Publication Date—Apr 29, 2014
From New York Times bestselling author James S.A. Corey…
Before his trip to the stars, before the Rocinante, Amos Burtons was confined to a Baltimore where crime paid you or killed you. Unless the authorities got to you first.
Set in the hard-scrabble solar system of Leviathan Wakes, Caliban’s War, Abaddon’s Gate and the upcoming Cibola Burn, The Churn deepens James S. A. Corey’s acclaimed Expanse series.
Burton was a small, thin, dark-skinned man. He wore immaculately tailored suits, and kept the thick black curls of his hair and the small beard on his chin neatly groomed. That he worked in criminal enterprises said more about the world than about his character. With more opportunities, a more prestigious education, and a few influential dorm mates at upper university, he could have joined the ranks of transplanetary corporate executives with offices at Luna and Mars, Ceres Station and Ganymede. Instead, a few neighborhoods at the drowned edges of Baltimore answered to him. An organization of a dozen lieutenants, a couple hundred street-level thugs and knee-breakers, a scattering of drug cooks, identity hackers, dirty cops, and arms dealers followed his dictates. And a class of perhaps a thousand professional victims—junkies, whores, vandals, unregistered children, and others in possession of disposable lives—looked up to him as he might look up at Luna: an icon of power and wealth glowing across an impassable void. A fact of nature.

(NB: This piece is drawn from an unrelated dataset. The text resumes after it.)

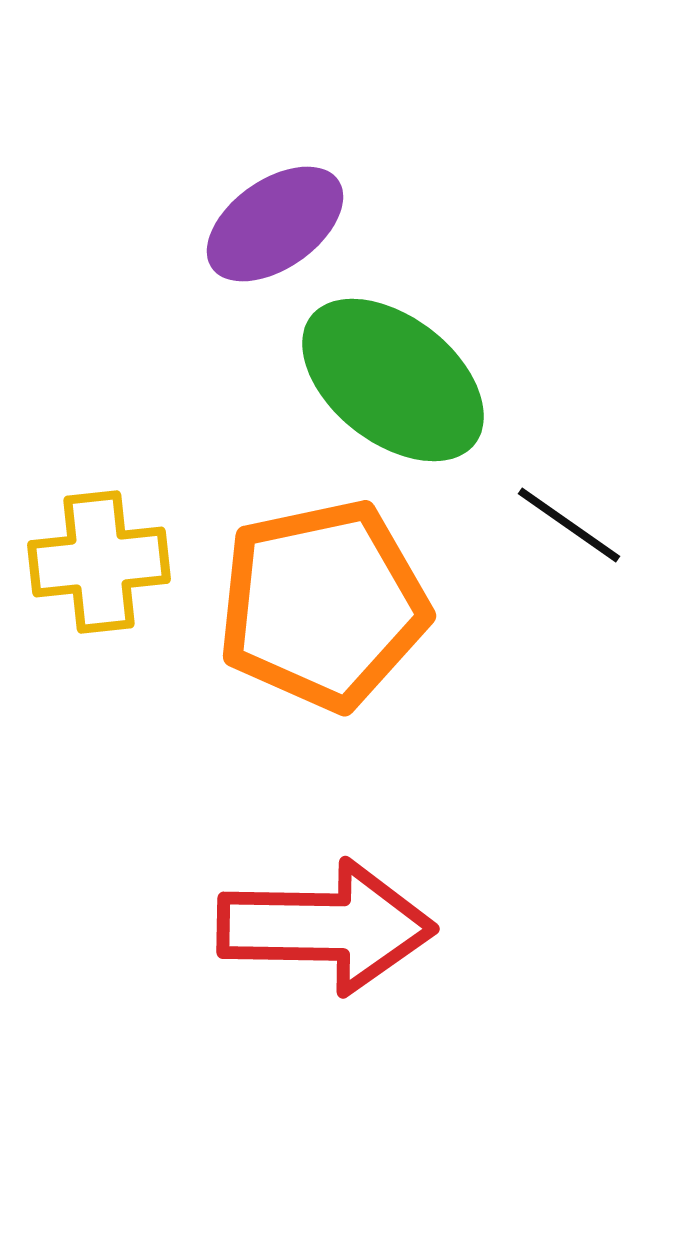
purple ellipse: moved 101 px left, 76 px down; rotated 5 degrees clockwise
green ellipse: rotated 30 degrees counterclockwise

Burton’s misfortune was to be born where and when he was, in a city of scars and vice, in an age when the division in the popular mind was between living on government-funded basic support or having an actual profession and money of your own. To go from an unregistered birth such as his to having any power and status at all was an achievement as profound as it was invisible. To the men and women he owned, the fact that he had risen up from among the lowest of the low was not an invitation but a statement of his strength and improbability, mythical as the seagull that flew to the moon. Burton himself never thought about it, but that he had managed what he did meant only that it was possible. Anyone who had not had his determination, ruthlessness, and luck deserved pretty much whatever shit he handed to them. It didn’t make him sympathetic when someone stepped out of line.